F- La géographie.

L’un des écueils à éviter en matière d’histoire routière consiste à se laisser aller à un déterminisme aussi stérile qu’aisé. Il pousse à établir dans toute vallée offrant une possibilité de circulation facile un axe de passage majeur ou à faire de toute crête montagneuse sans col une barrière infranchissable. Nous devons au contraire garder à l’esprit que, hormis en région de haute montagne, même si le relief peut faciliter les circulations ou les compliquer, c’est l’homme qui reste en dernier lieu seul maître en la matière, décidant de l’emplacement des routes en fonction de ses propres impératifs. La région étudiée ne présentant pas d’impossibilité absolue en matière géographique, il ne faut donc pas faire grand cas des « points de passages naturels » trop évidents, mais qui ne conduiraient les routes nulle part, ou inversement des barrières montagneuses pouvant nous paraître trop rudes à franchir alors que la nécessité des échanges peut imposer d’y passer. De bons exemples vivarois de cette situation peuvent être trouvés. Ainsi, la route Viviers-Aubenas-Le Puy, qui est l’une des plus importante de la région dès l’Antiquité, passe certainement par l’un des points les plus abrupts de la barrière cévenole, la Côte du Pal, à Montpezat. De même, les routes reliant Valence au Puy par le plateau de Vernoux se rejoignent toutes pour passer à Chalencon, principale localité du plateau alors qu’il leur serait plus facile de cheminer au nord du bourg sur un relief plus clément comme ce sera le cas au XVIIIè siècle.
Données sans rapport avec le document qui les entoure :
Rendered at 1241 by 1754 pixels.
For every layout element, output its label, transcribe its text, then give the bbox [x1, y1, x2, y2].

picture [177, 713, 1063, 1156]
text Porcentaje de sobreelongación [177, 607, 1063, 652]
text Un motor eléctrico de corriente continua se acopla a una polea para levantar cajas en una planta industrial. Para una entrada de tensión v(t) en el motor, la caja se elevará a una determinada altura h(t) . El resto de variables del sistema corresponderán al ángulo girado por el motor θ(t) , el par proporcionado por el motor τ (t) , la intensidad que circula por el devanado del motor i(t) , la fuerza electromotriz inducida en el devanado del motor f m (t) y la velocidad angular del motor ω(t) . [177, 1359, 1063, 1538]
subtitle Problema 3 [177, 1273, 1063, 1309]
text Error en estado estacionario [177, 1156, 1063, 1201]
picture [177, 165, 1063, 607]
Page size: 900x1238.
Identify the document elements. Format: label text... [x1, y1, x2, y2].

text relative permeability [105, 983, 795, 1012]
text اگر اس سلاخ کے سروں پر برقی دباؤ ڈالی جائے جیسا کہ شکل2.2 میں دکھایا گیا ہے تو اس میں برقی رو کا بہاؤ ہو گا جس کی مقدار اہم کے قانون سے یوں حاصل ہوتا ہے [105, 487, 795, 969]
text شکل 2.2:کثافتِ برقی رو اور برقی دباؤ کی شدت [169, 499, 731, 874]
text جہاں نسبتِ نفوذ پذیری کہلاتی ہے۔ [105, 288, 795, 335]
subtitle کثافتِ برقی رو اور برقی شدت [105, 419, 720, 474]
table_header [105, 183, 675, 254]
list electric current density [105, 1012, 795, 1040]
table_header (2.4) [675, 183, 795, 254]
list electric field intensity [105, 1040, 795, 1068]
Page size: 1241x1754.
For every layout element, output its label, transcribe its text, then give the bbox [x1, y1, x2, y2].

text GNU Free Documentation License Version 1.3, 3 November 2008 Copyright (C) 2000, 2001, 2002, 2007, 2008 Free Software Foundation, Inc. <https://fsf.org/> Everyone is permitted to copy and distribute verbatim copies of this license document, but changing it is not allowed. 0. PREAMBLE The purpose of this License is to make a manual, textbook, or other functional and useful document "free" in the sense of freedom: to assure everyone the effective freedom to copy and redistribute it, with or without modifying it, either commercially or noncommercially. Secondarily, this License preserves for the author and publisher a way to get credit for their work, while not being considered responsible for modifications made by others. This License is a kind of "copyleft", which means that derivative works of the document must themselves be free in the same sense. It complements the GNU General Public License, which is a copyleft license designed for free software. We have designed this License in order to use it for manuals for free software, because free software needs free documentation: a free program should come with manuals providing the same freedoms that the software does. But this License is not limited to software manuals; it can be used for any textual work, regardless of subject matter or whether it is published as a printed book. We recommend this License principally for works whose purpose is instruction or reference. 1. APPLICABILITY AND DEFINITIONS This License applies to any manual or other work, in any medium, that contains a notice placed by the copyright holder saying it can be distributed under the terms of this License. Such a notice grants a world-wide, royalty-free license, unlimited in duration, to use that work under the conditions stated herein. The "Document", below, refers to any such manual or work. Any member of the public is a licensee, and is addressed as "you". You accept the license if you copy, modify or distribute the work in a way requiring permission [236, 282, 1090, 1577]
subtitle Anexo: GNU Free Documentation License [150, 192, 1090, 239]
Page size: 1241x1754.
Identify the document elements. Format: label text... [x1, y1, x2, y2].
Mais alors, Chalencon a perdu de son pouvoir d’attraction qui imposait auparavant d’y passer à tout marchand traversant la région, même au prix d’efforts plus importants.

D’autre part, la présence d’un pont ne traduit pas un point de passage absolument impératif en toutes saisons. En effet, les rivières du Vivarais, torrentueuses, sont le plus souvent à sec ou presque et la présence du pont ne devient indispensable qu’en période de hautes eaux. Ainsi, de nombreux gués existent, souvent plus pratiques que le pont qui impose un détour. Le cas de la traversée du Doux au niveau de Tournon est significatif : le pont qui y est établi à la fin du Moyen Age peut être contourné par au moins deux gués bien attestés qui fonctionnent la majeure partie de l’année.

Même le péage ne peut être considéré comme un point où la route serait obligée de passer invariablement. En témoigne la multitude des postes de perception pour le même péage, postes qui suivent les déplacements d’itinéraires que les seigneurs n’arrivent pas à fixer durablement ( 172 ).

La notion de « point de passage obligé » est donc à relativiser. Sans doute faut-il lui préférer celle de « point de passage préférentiel », orientant la route sur quelques kilomètres, mais n’étant nullement à l’origine de son tracé d’ensemble.

Notes
172.

) L’exemple le plus significatif est certainement celui du péage de Bapeaume où les postes de perception se multiplient le long de la route de Paris aux Flandres au gré des modifications de tracé de celle-ci. Cf. Auduc (J.-L.) : « Bapeaume : un carrefour routier aux XIIIè et XIVè siècles », art. cité, p. 249 et suivantes. De nombreux exemples locaux peuvent être présentés. Cf. infra, annexe n°13.